By David Averill
The United States Senate heard testimony from a distinguished panel last Wednesday on Capitol Hill. When asked by Senator Nelson which forensic discipline should not be advanced, Mr Mearns, the Co-chair, National Academies’ Committee on Identifying the Needs of the Forensic Science Community said that in his opinion, forensic odontology (bitemarks) is so far from scientific validation that it is not worthy of research funding. See the video clip below for his exact words.
This testimony was from a hearing of the United States Senate Committee on Commerce, Science and Transportation that is investigating the science of forensics. The hearing was held on Wednesday, December 7th on Capitol Hill. Senator Jay Rockefeller is the chair of the committee which included testimony from John Grisham, Innocence Project, Charlottesville, Virginia; Constantine Gatsonis, Brown University, Providence, Rhode Island; Geoffrey S. Means, Cleveland State University, Cleveland, Ohio; and Terry W. Fenger, Marshall University Forensic Science Center, Huntington, West Virginia. Dr. Gatosonis and Mr. Means were the co-chairs of the National Academy of Science committee that produced the report in 2009 for congress called “Strengthening Forensic Science, a Pathway Forward”.

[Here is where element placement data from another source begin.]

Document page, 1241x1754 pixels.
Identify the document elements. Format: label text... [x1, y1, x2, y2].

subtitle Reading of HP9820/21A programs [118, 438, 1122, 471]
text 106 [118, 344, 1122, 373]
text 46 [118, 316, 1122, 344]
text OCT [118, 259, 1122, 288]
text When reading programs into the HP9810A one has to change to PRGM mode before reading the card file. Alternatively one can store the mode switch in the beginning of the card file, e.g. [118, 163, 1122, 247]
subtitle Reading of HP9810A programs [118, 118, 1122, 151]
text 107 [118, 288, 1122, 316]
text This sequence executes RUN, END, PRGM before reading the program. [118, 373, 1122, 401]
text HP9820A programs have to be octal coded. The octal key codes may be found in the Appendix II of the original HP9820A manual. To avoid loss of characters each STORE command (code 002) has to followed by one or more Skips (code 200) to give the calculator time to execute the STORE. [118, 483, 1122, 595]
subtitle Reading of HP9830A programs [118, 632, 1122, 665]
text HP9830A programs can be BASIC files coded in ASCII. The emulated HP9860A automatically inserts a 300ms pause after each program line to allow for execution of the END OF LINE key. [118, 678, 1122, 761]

Senator Rockefeller in his pre-testimony opening remarks was critical of the forensic science community, not the practitioners. He feels that the problem involves the “science”, partly because there are no national standards for the language used in the courtroom to report outcomes. He gave an example of when an expert in a fancy suit and fancy degrees says the evidence is a “match” the next place for the defendant is a jail cell.
Forensic Odontology also suffers from this lack of standard meanings for the terms used to identify bitemarks and the lack of error rates associated with the terms used. The ABFO further obfuscates the use of terminology last year by adding the term “cannot exclude” to the opinions approved to be expressed in bitemark analysis terminology. Juries, law enforcement, prosecutors, and judges don’t know or understand what the term “can’t exclude” actually means.
As a case in point, ”can’t exclude” was used by a forensic odontologist in a preliminary hearing this fall in Washington, D.C.. The bitemark had low or no forensic value but was put forth by the prosecution as bitemark evidence in the homicide case. What the expert did to “help” the prosecution was a lengthy report full of measurements, color photographs and fancy diagrams relating the bitemark to the defendant with a final conclusion of “can’t exclude”. In reality, this bitemark had no forensic identification value with probably 99% of the population capable of making the markings. This information is not however provided to the court. The prosecutor decided not to present the bitemark evidence because of “other problems” that cropped up in the case which will be a blog post in the future.
The future of un-validated forensic science may be in the hands of Congress.